Zwei Messer, zwei Pistolen und zwei Wurfsterne liegen auf einem Tisch.

Waffen, die die Polizei Osnabrück bei Ermittlungen gegen Neonazis 2007 sicher gestellt hat Foto: dpa

Erst schlugen die Angreifer den Geflüchteten nieder, dann hetzten sie ihre Hunde auf ihn. Das ist nur ein Vorfall im niedersächsischen Burgdorf Ende vergangenen Jahres.

Niedersachsen führte 2017 mit 124 Angriffen als erstes Westbundesland die bundesweite Chronik rassistisch motivierter Gewalt gegen Flüchtlinge an. Betrachtet man die Zahl im Kontext der Bevölkerungsdichte, rückt Schleswig-Holstein mit 63 Taten auf den ersten West-Platz. „Dass in den Medien Brandanschläge und gewaltsame Angriffe auf Geflüchtete heute kaum noch eine Randnotiz wert sind, ist Teil des Problems“, sagt Timo Reinfrank, Geschäftsführer der Amadeu-Antonio-Stiftung.

Die Stiftung hat mit Pro Asyl die Chronik der An- und Übergriffe zusammengetragen. Bundesweit wurden 1.713 rassistisch motivierte Straftaten erfasst. Ein deutlicher Rückgang zum Vorjahr – da waren es 3.768 Angriffe.

Im Schnitt wurden aber 2017 immer noch mehr als vier Taten täglich begangen. „Besonders erschreckend ist die Willkür und Brutalität, mit der dabei vorgegangen wird“, sagt Reinfrank.
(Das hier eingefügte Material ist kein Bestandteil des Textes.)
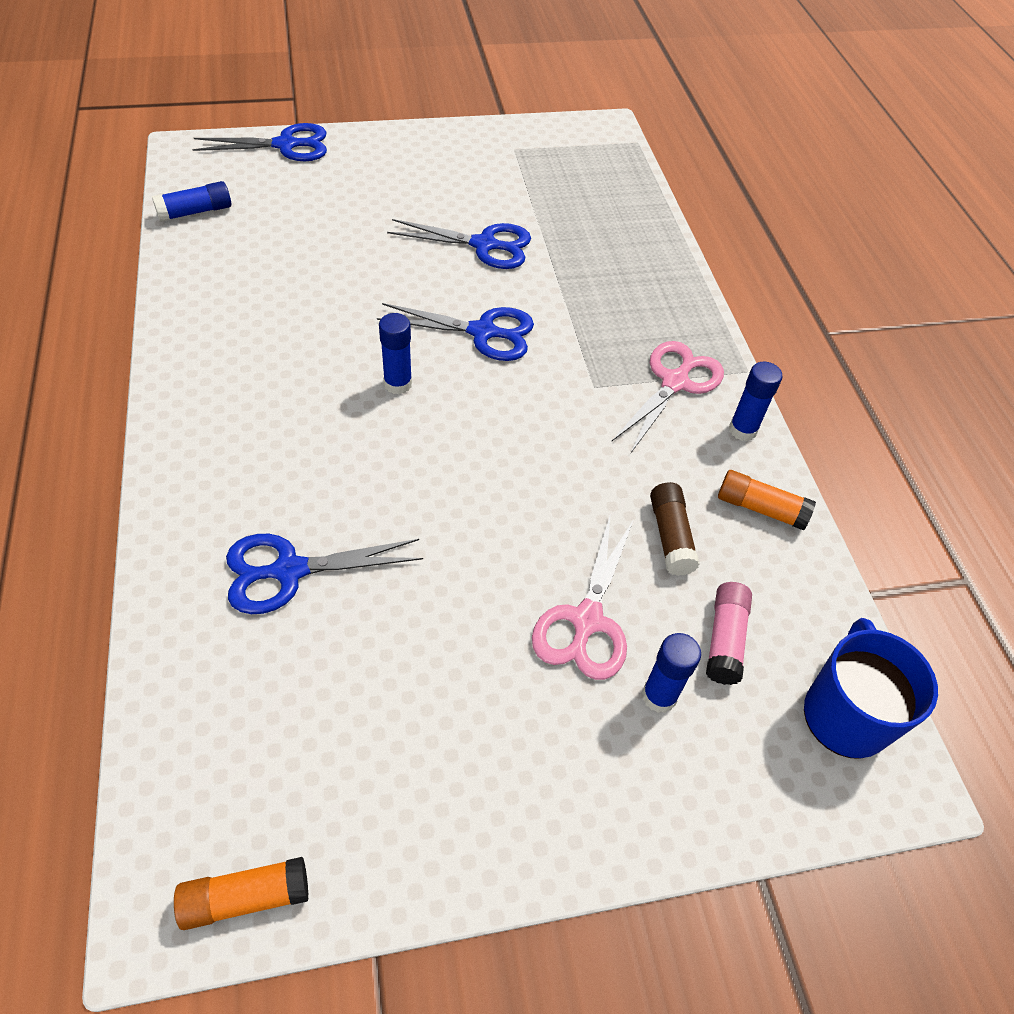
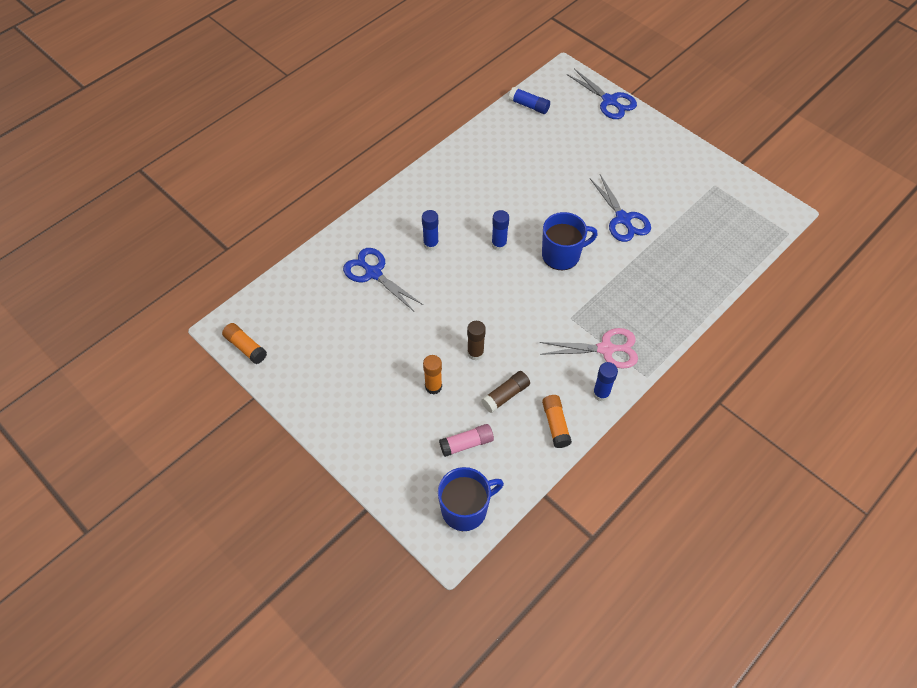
camera: 60 degrees right, 5 degrees up
blue scissors [377,303,534,361] -> blue mug [542,212,598,270]
pink scissors [532,513,634,680] -> orange glue stick [423,355,442,395]
blue glue stick [642,633,701,713] -> blue glue stick moved to [422,210,439,251]
none -> brown glue stick [467,321,486,361]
Im mecklenburg-vorpommerischen Neubrandenburg bekam ein Geflüchteter unvermittelt Hammerschläge ins Gesicht, berichtet er.

Angriffe mit Messern, Schusswaffen und Faustschlägen

Unter den 1.713 Fällen sind 326 tätliche Angriffe mit Messern, Schlag- oder Schusswaffen und Faustschlägen. Die Chronik führt auch 23 Brandanschläge auf. Dazu kommen 364 sonstige Übergriffe, also Sprengstoffanschläge, Steinwürfe, Schüsse, Hakenkreuz-Schmierereien und weitere Hass-Propaganda.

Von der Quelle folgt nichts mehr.